Le jugement évalue les postes de préjudices de la victime, et le recours de l'organisme social, par des motifs circonstanciés auxquels la cour renvoie les parties pour un exposé complet.

[H] [F] a relevé appel du jugement par déclaration au greffe du 5 juillet 2016.

La clôture de la procédure a été prononcée par ordonnance du 18 février 2019.

Les dernières écritures pour [H] [F] ont été déposées le 31 janvier 2017.

Les dernières écritures pour la polyclinique [Établissement 1] ont été déposées le 2 décembre 2016.

Les dernières écritures pour la CPAM de l'Aude ont été déposées le 16 août 2016.

Le dispositif des écritures pour [H] [F] énonce :

-Rejette la fin de non-recevoir tirée de l'autorité de la chose jugée.

-Déclare la société polyclinique [Établissement 1] responsable du préjudice subi.

-Condamne la polyclinique [Établissement 1] à payer à [H] [F] la somme de 141'287,18 € au titre du préjudice patrimonial temporaire, et les sommes de :

' 22'100 € pour le déficit fonctionnel permanent,

' 10'000 € pour les souffrances endurées,

' 10'000 € pour le préjudice d'agrément,

' 6000 € pour le préjudice esthétique,

' 30'202 € au titre du déménagement dans une maison de plain-pied.

-Et statuant à nouveau sur le préjudice pour perte de gains futurs, la somme de 2'746'894,29 €, et au titre de l'incidence de son inaptitude sur le montant de ses droits à la retraite la somme de 201'805 € (210'805 dans les motifs).

-Condamner la polyclinique [Établissement 1] à payer à [H] [F] la somme de 5000'€ au titre de l'article 700 du code de procédure civile.

-La condamner aux dépens, dont distraction au profit de l'avocat par application de l'article 699 du code de procédure civile.

[H] [F] demande l'adoption des motifs pertinents du premier juge pour écarter l'autorité de la chose jugée sur ses prétentions à l'encontre de la polyclinique.

Il demande également l'adoption des motifs du premier juge pour retenir la présomption de responsabilité de la polyclinique sans obligation de démontrer une faute.

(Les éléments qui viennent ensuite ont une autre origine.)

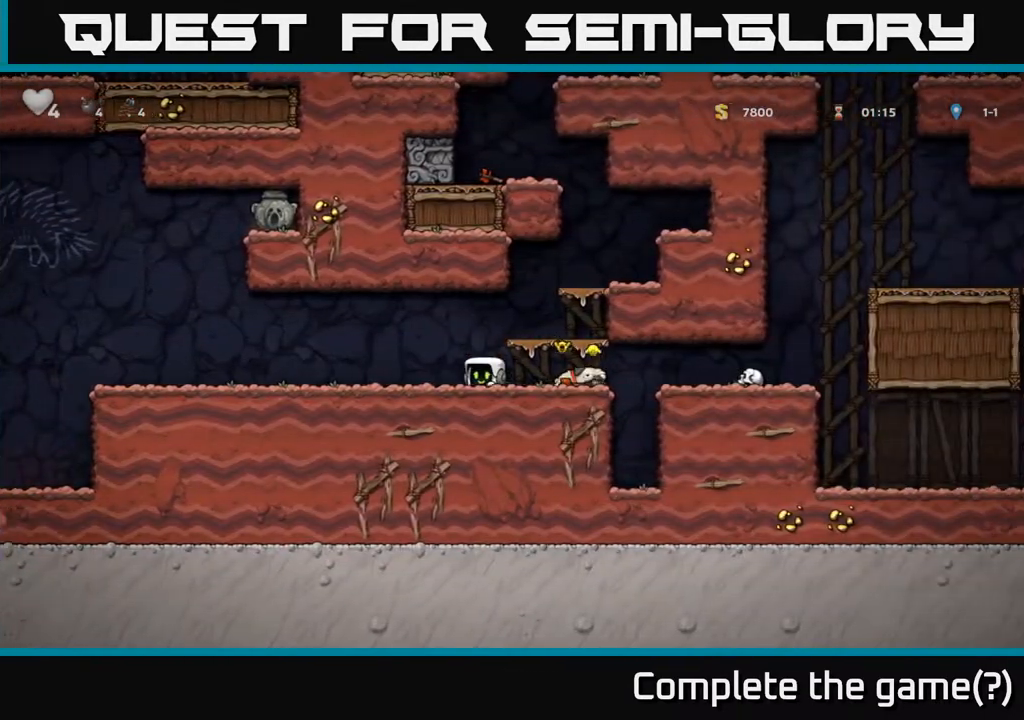
{"buttons": ["DPAD_LEFT"], "left_stick": "center", "right_stick": "center", "events": []}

Sur les préjudices, il expose particulièrement son parcours professionnel jusqu'à l'accident, qu'il avait souscrit des contrats de prestations professionnelles pour la saison 2009/2010 avec l'union sportive [Localité 1] rugby, pour l'animation d'un cours de judo, pour la préparation physique et mentale des adhérents du [Localité 1] olympique espace, qu'il était qualifié pour les championnats d'Europe de judo, qu'il s'était inscrit à des formations qualifiantes, que l'accident du 18 mars 2008 n'avait pas affecté son niveau d'entraînement et de prestations, que l'arrêt de travail à la suite de l'opération du 5 mai se terminait à la fin du mois, alors que son état résultant de l'infection laissait des séquelles importantes constatées par les experts incompatibles avec la poursuite de son activité professionnelle et sportive.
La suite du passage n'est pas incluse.